FIG. 3 illustrates an example arrangement similar to that of FIG. 2, but with the single SAR image formation unit 22 of FIG. 2 replaced by separate SAR image formation units 41 and 42 that respectively produce the pixel arrays 16 and 24.
Referring again to FIG. 1, the pixel arrays 16 and 17 are input to a combiner 14 that is configured to combine the pixel arrays 16 and 17 to produce a resultant pixel array 18 having the same range and azimuth dimensions as the pixel arrays 16 and 17 (see also FIG. 5). In some embodiments, the combiner 14 combines the values of respectively corresponding pixels of the arrays 16 and 17 to determine a value for each corresponding pixel of the array 18. In some embodiments, the pixel value combining performed by combiner 14 includes comparing pixel values. In some embodiments, the combiner 14 selects, for each value of the resultant pixel array 18, the lower of the corresponding values of the pixel arrays 16 and 17.

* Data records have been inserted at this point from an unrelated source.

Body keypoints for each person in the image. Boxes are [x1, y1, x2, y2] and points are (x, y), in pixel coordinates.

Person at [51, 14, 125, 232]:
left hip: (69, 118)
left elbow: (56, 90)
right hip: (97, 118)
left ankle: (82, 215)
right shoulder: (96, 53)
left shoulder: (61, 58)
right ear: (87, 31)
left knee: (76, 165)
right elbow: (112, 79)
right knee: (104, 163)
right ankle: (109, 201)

By the operation of the combiner 14, the resultant pixel array 18 has a “composite” azimuth resolution achieved by the combination of the fine resolution “component” associated with the array 16 and the coarse resolution “component” associated with the array 17. In general, the aforementioned ratio F/C may be selected to achieve a desired balance between background clutter detail and shadow darkness of moving objects. Various embodiments determine F/C in various ways. For example, a preferred F/C ratio may be determined based on empirical observations of results obtained with: (1) a selected value of F and various values of C; or (2) various values of F and C. An F/C ratio that results in a SAR image (associated with the resultant pixel array 18) exhibiting acceptably dark shadows of moving objects and acceptable detail in the background clutter may be selected.

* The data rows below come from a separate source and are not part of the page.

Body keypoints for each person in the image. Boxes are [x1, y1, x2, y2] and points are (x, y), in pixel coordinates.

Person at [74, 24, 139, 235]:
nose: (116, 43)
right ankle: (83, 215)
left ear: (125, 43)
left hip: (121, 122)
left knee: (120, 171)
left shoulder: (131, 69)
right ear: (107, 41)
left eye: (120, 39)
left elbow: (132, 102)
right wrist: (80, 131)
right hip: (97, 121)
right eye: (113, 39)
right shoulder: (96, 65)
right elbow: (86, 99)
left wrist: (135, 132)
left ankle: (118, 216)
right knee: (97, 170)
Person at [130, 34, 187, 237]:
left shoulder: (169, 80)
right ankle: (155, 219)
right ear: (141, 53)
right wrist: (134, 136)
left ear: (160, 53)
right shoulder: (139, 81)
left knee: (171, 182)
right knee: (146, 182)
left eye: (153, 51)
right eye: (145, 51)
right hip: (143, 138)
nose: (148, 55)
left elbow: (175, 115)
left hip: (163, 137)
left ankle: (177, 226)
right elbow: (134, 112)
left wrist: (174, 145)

A given set of phase histories 11 is part of a series of sets of phase histories captured sequentially, for example, during a mission flight. This series of phase history sets results in a corresponding series of resultant pixel arrays 18 suitable for presentation as a movie (or similar video product) by, for example, a conventional VideoSAR unit, as indicated by broken line in FIG. 1.

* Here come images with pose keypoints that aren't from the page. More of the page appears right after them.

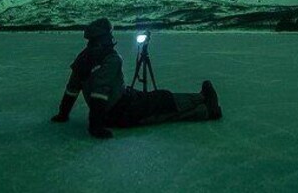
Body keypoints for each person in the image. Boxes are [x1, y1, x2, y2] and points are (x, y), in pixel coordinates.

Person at [50, 18, 222, 139]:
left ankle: (202, 100)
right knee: (161, 104)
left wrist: (63, 114)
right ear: (104, 38)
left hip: (119, 103)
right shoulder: (110, 58)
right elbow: (99, 93)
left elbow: (72, 89)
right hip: (120, 111)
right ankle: (205, 107)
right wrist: (96, 127)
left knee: (158, 99)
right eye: (109, 36)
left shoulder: (83, 57)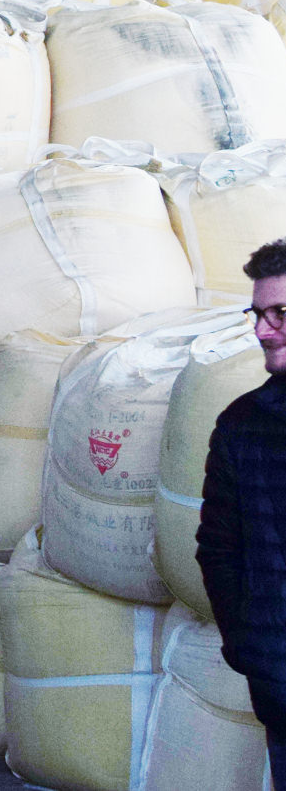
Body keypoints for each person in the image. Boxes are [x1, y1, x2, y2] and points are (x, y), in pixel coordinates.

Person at [199, 239, 286, 785]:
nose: (262, 330)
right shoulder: (242, 423)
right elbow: (218, 551)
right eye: (257, 314)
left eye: (281, 313)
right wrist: (250, 649)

Various embodiments provide one or more further coarse resolution image formers, i.e., in addition to the one shown at 13 in FIG. 1. Each additional coarse resolution image former provides an associated SAR image with an associated azimuth resolution that is coarser than the azimuth resolution of the SAR image 16. These additional coarser azimuth resolution SAR images, and the SAR image at 16, are then suitably combined to produce a resultant SAR image. In some embodiments, the combining compares the corresponding pixel values among each of the various SAR images, and selects the lowest of those pixel values to be the corresponding pixel value in the resultant image.
Although example embodiments of the present work are described above in detail, this does not limit the scope of the present work, which can be practiced in a variety of embodiments.